Leetcode 144 Binary Tree Preorder Traversal

Given the root of a binary tree, return the preorder traversal of its nodes’ values.

Example 1:

Input: root = [1,null,2,3]
Output: [1,2,3]

Example 2:

Input: root = []
Output: []

Example 3:

Input: root = [1]
Output: [1]

Example 4:

Input: root = [1,2]
Output: [1,2]

Example 5:

Input: root = [1,null,2]
Output: [1,2]

Constraints:

• The number of nodes in the tree is in the range [0, 100].
• -100 <= Node.val <= 100

Follow up:

Recursive solution is trivial, could you do it iteratively?

非递归

参考于 https://www.cnblogs.com/dolphin0520/archive/2011/08/25/2153720.html

/**
 * Definition for a binary tree node.

### Source material:
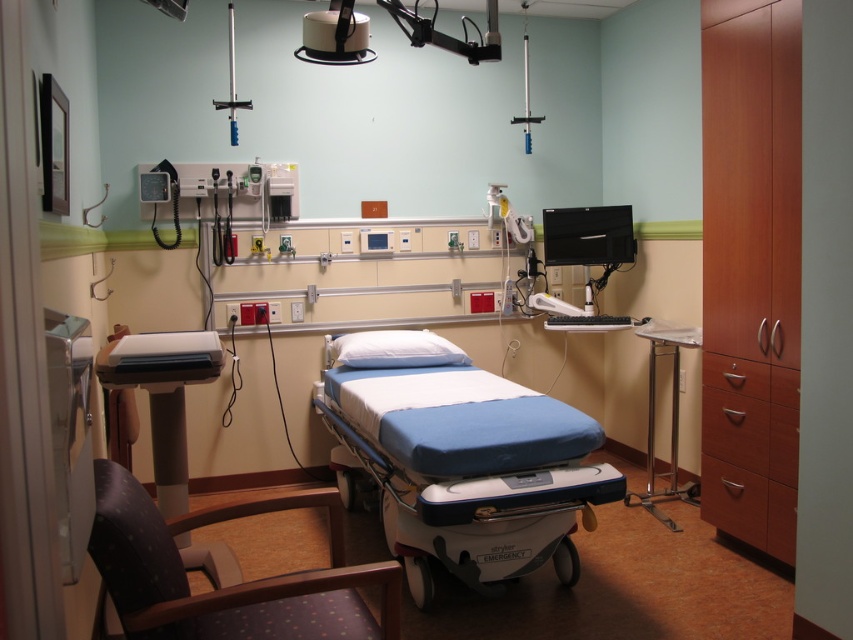
You are a medical technician in the examination room. You need to place a small medical kit between the two points labeled point [383,387] and point [119,588]. Which point should the kit be closer to if it needs to be nearer to the viewer?

The medical kit should be placed closer to point [383,387] because it is further to the viewer than point [119,588].

You are a medical technician standing at the camera position in the room. You need to reach a specific point marked at coordinates point (194, 616). Can you comfortably reach this point without moving your position?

### Exercises:
#1 In the binary tree preorder traversal page, what range must the number of nodes in the tree fall within?
#2 Please continue the binary tree preorder traversal page from the point where it stops.

### Responses to the tasks:
#1 From 0 to 100.

#2
 * public class TreeNode {
 *     int val;
 *     TreeNode left;
 *     TreeNode right;
 *     TreeNode() {}
 *     TreeNode(int val) { this.val = val; }
 *     TreeNode(int val, TreeNode left, TreeNode right) {
 *         this.val = val;
 *         this.left = left;
 *         this.right = right;
 *     }
 * }
 */
class Solution {
    public List<Integer> preorderTraversal(TreeNode root) {
        List<Integer> preorder = new ArrayList<>();
        Stack<TreeNode> stk = new Stack<>();
        TreeNode p = root;
        while(p != null || !stk.isEmpty())
        {
            while(p != null)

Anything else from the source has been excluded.